There are 31,536,000 seconds in one year. Living second by second means you make your decisions and live your life every single second. You think that each second is worth spending the most extreme time with value. You fear each second as it ticks on the clock. Do you live second by second?
There are 525,600 minutes in one year. Living minute by minute means you have a little more freedom than living second by second. It means that you know that one minute is an eternity of loneliness. It means that you fear each minute as it ticks on the clock. Do you live minute by minute?
There are 8,760 hours in one year. Living hour by hour means that you have down time, stressful times, and joyous times all at once. You have school, work, a relationship, and a family. You live each hour as if that hour is not only the longest hour you have ever lived, but it has only been one hour. You fear each time the hour hand ticks over one number on the clock. Do you live hour by hour?
According to the rule that you eat three meals a day, there are 1,095 meals in one year. Living meal by meal means the time between each meal is valued, but the meal is actually the milestone in your life. You fear each meal that comes, but when it does come, you know you have survived the time it took to get to that meal. Do you live meal by meal?
There are 365 days in one year. Living day by day means you count down the time until the next day. Sure, a day is a long time in the eyes of some people. But to others, a single day, a single 24 hours, is an eternity.

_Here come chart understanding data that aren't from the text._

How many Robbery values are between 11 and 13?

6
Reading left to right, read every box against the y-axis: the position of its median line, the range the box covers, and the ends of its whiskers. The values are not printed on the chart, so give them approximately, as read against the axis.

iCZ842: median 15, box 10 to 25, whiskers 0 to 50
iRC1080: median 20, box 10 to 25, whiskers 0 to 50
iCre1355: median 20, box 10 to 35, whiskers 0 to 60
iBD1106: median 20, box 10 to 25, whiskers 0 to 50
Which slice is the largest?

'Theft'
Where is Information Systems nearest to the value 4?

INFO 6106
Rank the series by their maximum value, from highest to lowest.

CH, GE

The longevity of life is decided in a single 24 hours. You fear each day on the calendar as the days go by. Do you live day by day?

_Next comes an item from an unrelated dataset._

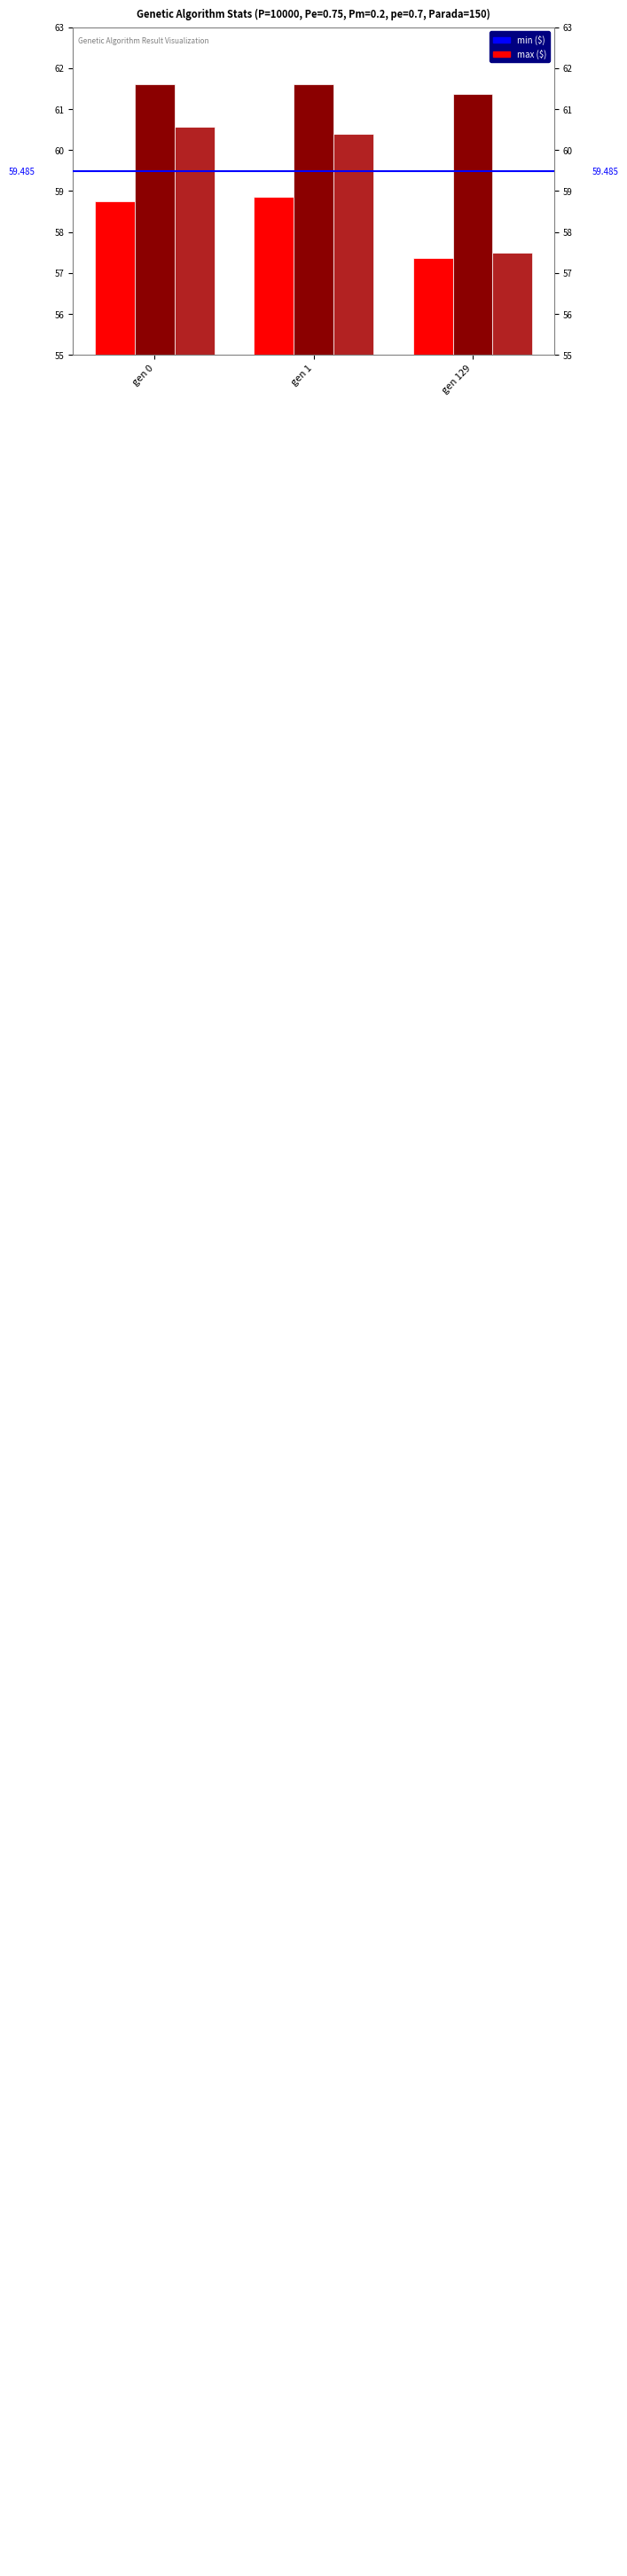

Which category has the lowest value across all series?

gen 129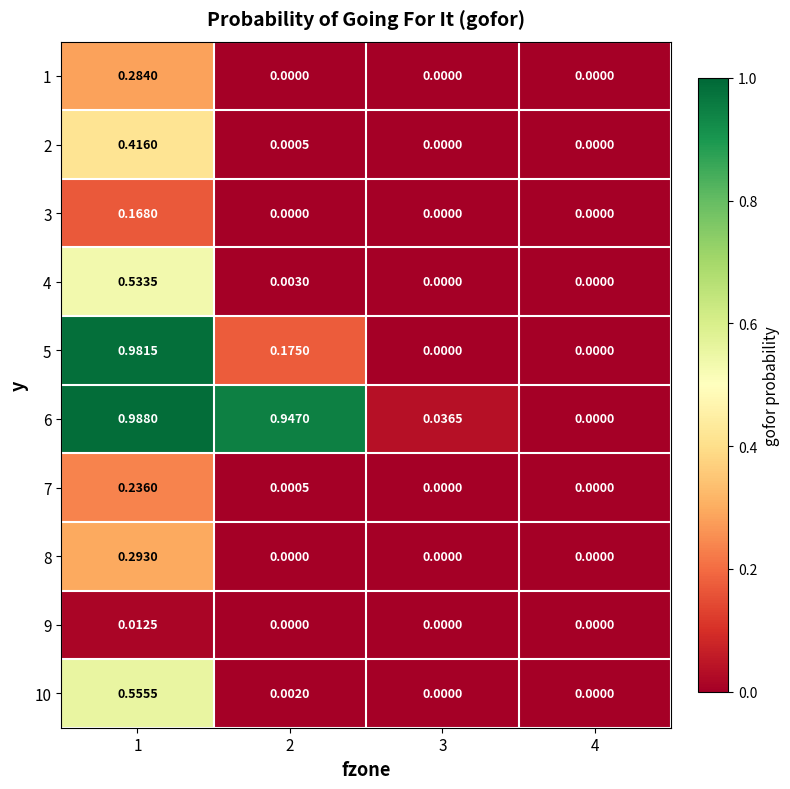

Which series changed the most between 3 and 4?

6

There are 52 weeks in one year. A week is long time to anybody that has a life outside of emotional feelings. A week can be lived in many different forms, times, and patterns. Yet, it is still only one week and still a considerable amount of time. Living week by week does have advantages to living a busy life. It is much simpler to feel at ease if your weeks are filled with love and happiness, and in some cases, darkness. You fear each week on the calendar as you flip the pages through the months. Do you live week by week?

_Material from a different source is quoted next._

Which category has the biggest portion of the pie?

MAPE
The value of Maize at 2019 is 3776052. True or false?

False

There are 12 months in one year. Your birthday is in one of the months. Christmas, Thanksgiving, Easter; all in one of those months. The super bowl, the world series, the Oscars; all in one of those months. So, decide: do you live where you only wait the three months until your birthday or the six months until school is out? Or do you live where each month is a glorious time of the year? You fear each turn of the page of the calendar. Do you live month by month?
There are four glorious seasons in a single year. Each season represents something new, something fresh, and something wonderful. You know that when each season hits, it is going to be just as good as the season you just lived through. Each season portrays love, happiness, and hope. To live each season is to live with valor and dreams. You fear very little but some days frighten you. Do you live season by season?
Living year by year means that you have freedom and wisdom beyond that which anybody else has. It is a feeling of joyous love and hope that you feel as you live your life. Seconds, minutes, hours, meals, days, weeks, months, seasons; all cannot match up to what it feels like to live year by year. You know that you have made the decisions for your life that are the best decisions that could have ever been made. You do not fear each new calendar. You do not fear each second on the clock. You are not afraid. Do you live year by year?
No matter how long you spend combing the inner recesses of your mind, you’ll always find hope where you thought none could reside. Do not worry about the consequences of your actions, past, present, or future. Instead, focus everything you have on living your life to the absolute fullest. I challenge you to find out how you live and make that life-changing decision. I challenge you to become the very best that you can possibly be and live how you want to live. Never resort to a tunnel vision of negative connotations and charred memories. Be one with yourself. Who knows, perhaps you’ll find that those lonely nights in bed feel a lot warmer once you’ve become happy with yourself.